Exercise objective:
Lines from the material below that hold the string "Можно" are what is needed; copy each of them.

Given data:
------
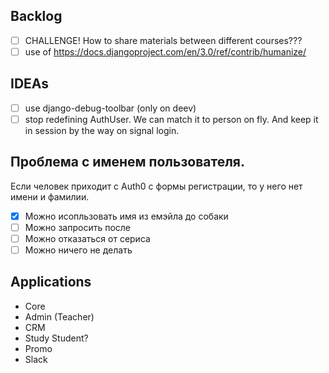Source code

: ## Backlog
- [ ] CHALLENGE! How to share materials between different courses???
- [ ] use of https://docs.djangoproject.com/en/3.0/ref/contrib/humanize/

## IDEAs
- [ ] use django-debug-toolbar (only on deev)
- [ ] stop redefining AuthUser. We can match it to person on fly. And keep it in session by the way on signal login.

## Проблема с именем пользователя.
Если человек приходит с Auth0 с формы регистрации,
то у него нет имени и фамилии.
- [x] Можно исопльзовать имя из емэйла до собаки
- [ ] Можно запросить после
- [ ] Можно отказаться от сериса
- [ ] Можно ничего не делать

## Applications
- Core 
- Admin (Teacher)
- CRM
- Study Student?
- Promo
- Slack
------
Result below:
- [x] Можно исопльзовать имя из емэйла до собаки
- [ ] Можно запросить после
- [ ] Можно отказаться от сериса
- [ ] Можно ничего не делать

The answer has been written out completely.